■ Activity: Locate every line in the records below that contains the word "startOffset", and copy each one.

■ Exercise input:
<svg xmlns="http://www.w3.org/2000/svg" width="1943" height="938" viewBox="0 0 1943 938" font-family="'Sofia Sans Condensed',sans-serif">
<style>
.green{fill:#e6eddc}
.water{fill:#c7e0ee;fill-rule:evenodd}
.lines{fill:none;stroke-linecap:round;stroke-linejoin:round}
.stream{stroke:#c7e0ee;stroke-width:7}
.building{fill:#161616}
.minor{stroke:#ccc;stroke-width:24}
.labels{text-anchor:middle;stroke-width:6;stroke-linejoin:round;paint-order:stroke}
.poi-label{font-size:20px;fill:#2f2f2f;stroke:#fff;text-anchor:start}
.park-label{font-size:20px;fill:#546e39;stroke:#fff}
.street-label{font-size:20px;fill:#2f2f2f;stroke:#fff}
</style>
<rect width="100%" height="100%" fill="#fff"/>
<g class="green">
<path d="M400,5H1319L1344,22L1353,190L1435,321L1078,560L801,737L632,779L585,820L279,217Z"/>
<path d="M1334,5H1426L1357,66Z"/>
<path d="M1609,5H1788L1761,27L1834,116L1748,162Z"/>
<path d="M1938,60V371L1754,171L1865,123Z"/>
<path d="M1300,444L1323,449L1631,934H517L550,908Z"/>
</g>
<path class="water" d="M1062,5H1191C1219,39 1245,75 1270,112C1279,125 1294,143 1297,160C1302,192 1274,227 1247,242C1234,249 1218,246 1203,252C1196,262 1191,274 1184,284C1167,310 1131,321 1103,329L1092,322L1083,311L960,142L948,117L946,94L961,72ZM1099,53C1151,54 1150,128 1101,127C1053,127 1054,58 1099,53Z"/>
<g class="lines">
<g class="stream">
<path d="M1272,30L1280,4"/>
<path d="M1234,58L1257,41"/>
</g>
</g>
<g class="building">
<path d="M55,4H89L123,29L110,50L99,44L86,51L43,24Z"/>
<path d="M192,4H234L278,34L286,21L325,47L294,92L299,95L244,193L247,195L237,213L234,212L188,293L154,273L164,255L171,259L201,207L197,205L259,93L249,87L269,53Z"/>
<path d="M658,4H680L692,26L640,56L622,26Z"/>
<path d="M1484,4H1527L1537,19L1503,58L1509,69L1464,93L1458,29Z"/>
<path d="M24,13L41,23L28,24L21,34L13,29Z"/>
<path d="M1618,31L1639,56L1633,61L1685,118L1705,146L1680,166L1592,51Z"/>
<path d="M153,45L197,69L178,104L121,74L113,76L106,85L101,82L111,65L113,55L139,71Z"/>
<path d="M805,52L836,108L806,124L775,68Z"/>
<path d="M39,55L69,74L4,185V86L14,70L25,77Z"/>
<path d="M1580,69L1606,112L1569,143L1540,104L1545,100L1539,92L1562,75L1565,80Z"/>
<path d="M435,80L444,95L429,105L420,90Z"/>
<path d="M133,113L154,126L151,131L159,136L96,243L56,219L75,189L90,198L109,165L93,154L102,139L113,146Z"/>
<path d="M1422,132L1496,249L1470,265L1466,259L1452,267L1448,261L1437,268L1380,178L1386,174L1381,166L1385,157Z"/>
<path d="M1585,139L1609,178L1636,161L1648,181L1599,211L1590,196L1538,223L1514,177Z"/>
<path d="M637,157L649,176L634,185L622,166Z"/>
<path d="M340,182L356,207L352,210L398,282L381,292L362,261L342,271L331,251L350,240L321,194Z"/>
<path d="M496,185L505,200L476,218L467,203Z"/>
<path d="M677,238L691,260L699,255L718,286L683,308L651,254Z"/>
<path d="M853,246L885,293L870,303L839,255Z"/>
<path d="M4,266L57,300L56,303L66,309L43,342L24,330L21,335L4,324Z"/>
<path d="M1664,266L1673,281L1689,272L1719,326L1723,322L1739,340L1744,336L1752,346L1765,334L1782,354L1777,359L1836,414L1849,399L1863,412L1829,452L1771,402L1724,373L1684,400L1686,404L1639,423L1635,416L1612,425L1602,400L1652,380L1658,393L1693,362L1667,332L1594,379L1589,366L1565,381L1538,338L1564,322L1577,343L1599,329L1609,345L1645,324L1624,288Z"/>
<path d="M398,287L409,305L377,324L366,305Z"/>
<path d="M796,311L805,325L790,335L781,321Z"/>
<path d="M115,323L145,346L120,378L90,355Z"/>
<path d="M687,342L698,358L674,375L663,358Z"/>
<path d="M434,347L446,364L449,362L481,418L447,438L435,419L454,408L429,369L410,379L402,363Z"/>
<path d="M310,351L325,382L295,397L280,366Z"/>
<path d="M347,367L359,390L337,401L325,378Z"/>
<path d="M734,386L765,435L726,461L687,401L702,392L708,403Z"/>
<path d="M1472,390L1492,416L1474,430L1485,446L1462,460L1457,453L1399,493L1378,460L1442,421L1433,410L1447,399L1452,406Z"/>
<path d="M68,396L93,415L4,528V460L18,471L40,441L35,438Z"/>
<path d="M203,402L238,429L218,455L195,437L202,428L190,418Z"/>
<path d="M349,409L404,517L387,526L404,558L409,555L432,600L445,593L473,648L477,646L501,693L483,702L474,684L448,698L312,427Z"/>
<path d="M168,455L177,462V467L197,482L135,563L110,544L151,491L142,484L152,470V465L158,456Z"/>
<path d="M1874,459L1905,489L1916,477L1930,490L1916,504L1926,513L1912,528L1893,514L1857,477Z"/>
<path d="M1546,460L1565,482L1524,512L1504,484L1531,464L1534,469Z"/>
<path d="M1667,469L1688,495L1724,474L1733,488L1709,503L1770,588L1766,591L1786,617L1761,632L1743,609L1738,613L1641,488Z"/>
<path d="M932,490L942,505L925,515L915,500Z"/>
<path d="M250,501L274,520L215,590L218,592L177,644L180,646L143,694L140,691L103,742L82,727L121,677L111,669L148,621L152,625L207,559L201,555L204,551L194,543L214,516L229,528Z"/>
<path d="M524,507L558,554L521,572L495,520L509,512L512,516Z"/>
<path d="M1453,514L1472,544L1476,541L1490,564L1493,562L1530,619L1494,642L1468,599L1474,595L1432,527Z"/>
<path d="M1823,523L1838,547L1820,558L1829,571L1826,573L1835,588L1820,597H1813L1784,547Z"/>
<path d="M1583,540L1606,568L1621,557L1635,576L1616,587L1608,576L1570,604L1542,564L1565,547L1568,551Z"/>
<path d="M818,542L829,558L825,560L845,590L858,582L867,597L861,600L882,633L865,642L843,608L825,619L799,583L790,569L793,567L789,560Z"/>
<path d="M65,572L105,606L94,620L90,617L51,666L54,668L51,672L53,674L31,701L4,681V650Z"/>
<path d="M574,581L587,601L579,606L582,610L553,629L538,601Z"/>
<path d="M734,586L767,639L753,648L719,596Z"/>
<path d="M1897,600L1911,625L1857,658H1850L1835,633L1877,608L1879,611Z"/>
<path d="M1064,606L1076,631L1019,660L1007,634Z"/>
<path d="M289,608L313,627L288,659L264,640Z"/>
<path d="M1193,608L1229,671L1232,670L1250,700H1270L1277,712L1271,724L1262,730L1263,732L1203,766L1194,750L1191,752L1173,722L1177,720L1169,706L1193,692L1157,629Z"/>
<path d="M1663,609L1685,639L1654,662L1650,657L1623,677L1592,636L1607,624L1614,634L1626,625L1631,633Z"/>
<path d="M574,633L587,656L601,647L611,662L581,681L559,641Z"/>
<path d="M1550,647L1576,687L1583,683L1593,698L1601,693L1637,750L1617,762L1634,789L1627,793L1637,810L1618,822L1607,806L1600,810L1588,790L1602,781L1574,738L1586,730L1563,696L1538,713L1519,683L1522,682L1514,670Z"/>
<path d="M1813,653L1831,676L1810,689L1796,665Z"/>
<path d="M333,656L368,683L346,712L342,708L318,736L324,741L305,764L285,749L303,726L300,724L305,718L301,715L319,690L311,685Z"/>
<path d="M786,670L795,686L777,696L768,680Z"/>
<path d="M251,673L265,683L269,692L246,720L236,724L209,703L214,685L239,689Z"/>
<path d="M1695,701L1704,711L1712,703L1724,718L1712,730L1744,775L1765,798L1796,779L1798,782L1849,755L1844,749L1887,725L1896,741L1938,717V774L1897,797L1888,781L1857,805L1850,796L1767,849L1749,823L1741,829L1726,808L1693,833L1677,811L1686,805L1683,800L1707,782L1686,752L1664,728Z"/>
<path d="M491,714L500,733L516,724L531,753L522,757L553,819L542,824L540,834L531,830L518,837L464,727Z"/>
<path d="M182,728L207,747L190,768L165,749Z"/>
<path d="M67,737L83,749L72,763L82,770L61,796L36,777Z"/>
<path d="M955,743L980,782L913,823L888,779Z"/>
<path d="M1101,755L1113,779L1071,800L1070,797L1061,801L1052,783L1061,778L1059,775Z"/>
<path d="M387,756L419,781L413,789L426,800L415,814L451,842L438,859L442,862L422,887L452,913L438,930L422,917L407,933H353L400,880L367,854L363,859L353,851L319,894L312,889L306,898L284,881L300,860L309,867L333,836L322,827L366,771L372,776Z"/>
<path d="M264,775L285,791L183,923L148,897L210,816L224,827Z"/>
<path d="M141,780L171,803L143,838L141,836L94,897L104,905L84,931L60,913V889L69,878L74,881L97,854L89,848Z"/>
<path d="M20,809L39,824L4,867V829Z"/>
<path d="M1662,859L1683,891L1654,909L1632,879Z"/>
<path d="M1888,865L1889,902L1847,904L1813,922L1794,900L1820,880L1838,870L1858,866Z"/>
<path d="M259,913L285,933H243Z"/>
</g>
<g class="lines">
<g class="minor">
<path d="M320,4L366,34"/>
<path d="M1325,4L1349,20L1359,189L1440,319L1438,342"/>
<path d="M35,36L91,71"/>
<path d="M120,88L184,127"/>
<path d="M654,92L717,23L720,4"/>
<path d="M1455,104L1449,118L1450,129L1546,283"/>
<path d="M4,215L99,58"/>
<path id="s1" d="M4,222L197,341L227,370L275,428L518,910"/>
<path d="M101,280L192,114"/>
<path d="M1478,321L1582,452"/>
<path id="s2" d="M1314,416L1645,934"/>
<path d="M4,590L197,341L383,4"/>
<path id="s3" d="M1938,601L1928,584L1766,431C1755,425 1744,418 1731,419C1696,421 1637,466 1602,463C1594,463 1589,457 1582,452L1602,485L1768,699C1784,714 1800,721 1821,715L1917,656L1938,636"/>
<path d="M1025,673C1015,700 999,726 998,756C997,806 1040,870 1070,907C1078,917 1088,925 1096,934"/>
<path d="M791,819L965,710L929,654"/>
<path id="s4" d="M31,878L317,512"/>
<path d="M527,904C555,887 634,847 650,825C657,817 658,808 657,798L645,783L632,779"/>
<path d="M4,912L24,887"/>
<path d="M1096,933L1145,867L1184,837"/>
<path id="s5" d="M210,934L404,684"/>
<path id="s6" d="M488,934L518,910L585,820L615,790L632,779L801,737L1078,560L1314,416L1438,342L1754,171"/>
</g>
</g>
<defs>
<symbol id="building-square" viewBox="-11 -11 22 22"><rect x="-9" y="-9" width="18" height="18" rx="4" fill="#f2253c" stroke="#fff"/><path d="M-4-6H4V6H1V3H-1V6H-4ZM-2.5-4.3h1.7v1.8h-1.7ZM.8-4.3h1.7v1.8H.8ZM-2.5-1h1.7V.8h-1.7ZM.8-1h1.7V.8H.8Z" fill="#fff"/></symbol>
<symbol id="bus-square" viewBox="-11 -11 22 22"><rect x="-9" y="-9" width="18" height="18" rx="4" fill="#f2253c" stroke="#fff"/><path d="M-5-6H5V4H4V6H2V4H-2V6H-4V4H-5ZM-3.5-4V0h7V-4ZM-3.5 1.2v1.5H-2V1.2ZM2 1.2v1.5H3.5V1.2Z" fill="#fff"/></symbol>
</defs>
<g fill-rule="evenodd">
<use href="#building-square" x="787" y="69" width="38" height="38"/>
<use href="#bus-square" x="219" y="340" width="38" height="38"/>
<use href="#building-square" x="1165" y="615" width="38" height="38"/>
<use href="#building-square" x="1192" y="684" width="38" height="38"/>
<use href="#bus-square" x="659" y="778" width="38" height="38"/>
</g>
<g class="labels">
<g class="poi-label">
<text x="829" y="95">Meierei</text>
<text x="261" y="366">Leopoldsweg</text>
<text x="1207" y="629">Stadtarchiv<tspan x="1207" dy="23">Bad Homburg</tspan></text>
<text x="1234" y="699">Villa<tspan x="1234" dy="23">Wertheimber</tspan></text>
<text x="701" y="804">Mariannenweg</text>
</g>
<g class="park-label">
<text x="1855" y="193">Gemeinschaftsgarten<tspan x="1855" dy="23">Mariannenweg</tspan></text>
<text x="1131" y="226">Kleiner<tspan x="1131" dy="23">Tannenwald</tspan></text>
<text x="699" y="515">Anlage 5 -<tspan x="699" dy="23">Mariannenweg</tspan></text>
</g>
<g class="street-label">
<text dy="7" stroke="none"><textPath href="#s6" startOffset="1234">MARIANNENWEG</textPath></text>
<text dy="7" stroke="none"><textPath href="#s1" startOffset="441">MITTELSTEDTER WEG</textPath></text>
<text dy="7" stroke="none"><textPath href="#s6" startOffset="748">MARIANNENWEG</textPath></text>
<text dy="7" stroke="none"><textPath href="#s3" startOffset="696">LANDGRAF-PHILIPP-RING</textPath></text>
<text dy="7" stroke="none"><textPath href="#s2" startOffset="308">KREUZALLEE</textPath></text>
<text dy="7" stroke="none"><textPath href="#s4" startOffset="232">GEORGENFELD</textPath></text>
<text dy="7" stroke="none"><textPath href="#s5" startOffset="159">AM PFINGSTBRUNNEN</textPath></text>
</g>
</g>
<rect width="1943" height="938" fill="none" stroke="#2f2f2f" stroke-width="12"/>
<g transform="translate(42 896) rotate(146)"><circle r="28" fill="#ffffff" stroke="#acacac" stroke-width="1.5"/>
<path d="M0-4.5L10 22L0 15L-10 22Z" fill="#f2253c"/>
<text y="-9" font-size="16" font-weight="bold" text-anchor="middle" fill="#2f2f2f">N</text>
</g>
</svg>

■ Response for this exercise:
<text dy="7" stroke="none"><textPath href="#s6" startOffset="1234">MARIANNENWEG</textPath></text>
<text dy="7" stroke="none"><textPath href="#s1" startOffset="441">MITTELSTEDTER WEG</textPath></text>
<text dy="7" stroke="none"><textPath href="#s6" startOffset="748">MARIANNENWEG</textPath></text>
<text dy="7" stroke="none"><textPath href="#s3" startOffset="696">LANDGRAF-PHILIPP-RING</textPath></text>
<text dy="7" stroke="none"><textPath href="#s2" startOffset="308">KREUZALLEE</textPath></text>
<text dy="7" stroke="none"><textPath href="#s4" startOffset="232">GEORGENFELD</textPath></text>
<text dy="7" stroke="none"><textPath href="#s5" startOffset="159">AM PFINGSTBRUNNEN</textPath></text>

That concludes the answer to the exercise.